═══ Supplied material ═══

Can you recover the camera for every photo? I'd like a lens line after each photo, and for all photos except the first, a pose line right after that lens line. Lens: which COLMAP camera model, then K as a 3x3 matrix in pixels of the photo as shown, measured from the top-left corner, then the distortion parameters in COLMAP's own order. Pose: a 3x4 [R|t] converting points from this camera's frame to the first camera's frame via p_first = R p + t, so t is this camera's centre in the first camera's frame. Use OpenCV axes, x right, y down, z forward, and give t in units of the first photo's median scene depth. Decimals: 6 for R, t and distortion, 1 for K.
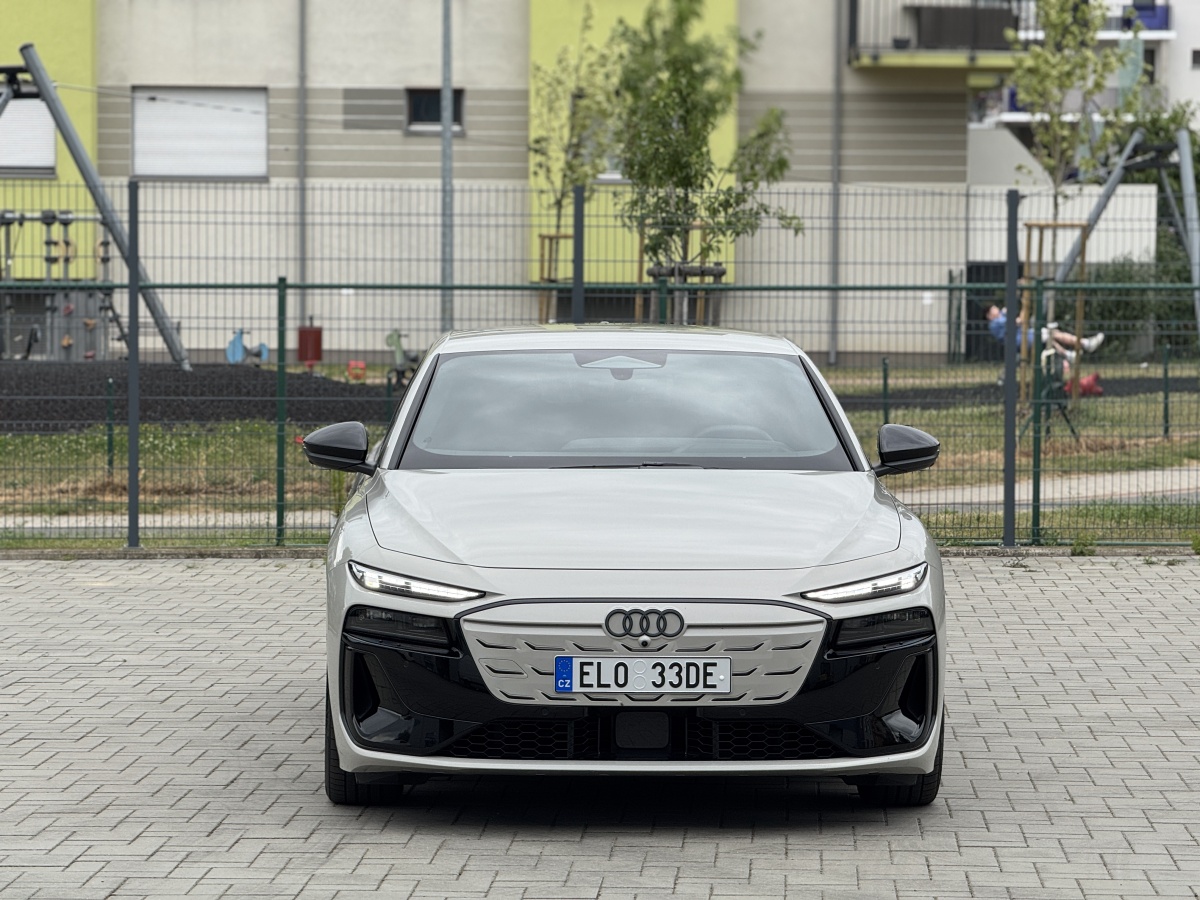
lens RADIAL K [[4243.7, 0, 599.9], [0, 4243.7, 450.7], [0, 0, 1]] dist [0.140013, 0.000000]
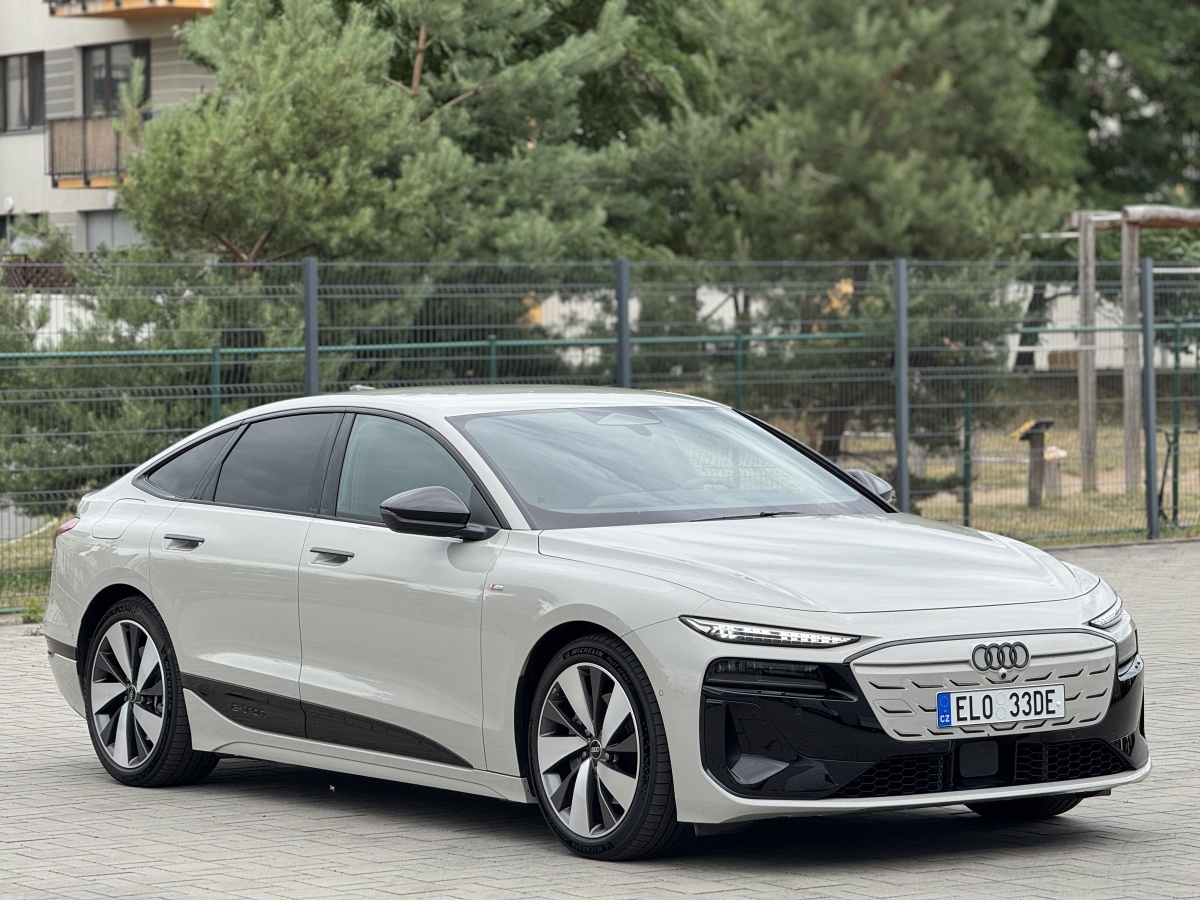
lens RADIAL K [[4243.7, 0, 599.7], [0, 4243.7, 449.3], [0, 0, 1]] dist [0.140013, 0.000000]
pose [[0.844574, -0.035221, 0.534280, -0.635132], [0.045249, 0.998960, -0.005673, -0.009197], [-0.533524, 0.028967, 0.845289, 0.160106]]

═══

Without the pictures, output the full listing exactly as it stands.

Can you recover the camera for every photo? I'd like a lens line after each photo, and for all photos except the first, a pose line right after that lens line. Lens: which COLMAP camera model, then K as a 3x3 matrix in pixels of the photo as shown, measured from the top-left corner, then the distortion parameters in COLMAP's own order. Pose: a 3x4 [R|t] converting points from this camera's frame to the first camera's frame via p_first = R p + t, so t is this camera's centre in the first camera's frame. Use OpenCV axes, x right, y down, z forward, and give t in units of the first photo's median scene depth. Decimals: 6 for R, t and distortion, 1 for K.
lens RADIAL K [[4243.7, 0, 599.9], [0, 4243.7, 450.7], [0, 0, 1]] dist [0.140013, 0.000000]
lens RADIAL K [[4243.7, 0, 599.7], [0, 4243.7, 449.3], [0, 0, 1]] dist [0.140013, 0.000000]
pose [[0.844574, -0.035221, 0.534280, -0.635132], [0.045249, 0.998960, -0.005673, -0.009197], [-0.533524, 0.028967, 0.845289, 0.160106]]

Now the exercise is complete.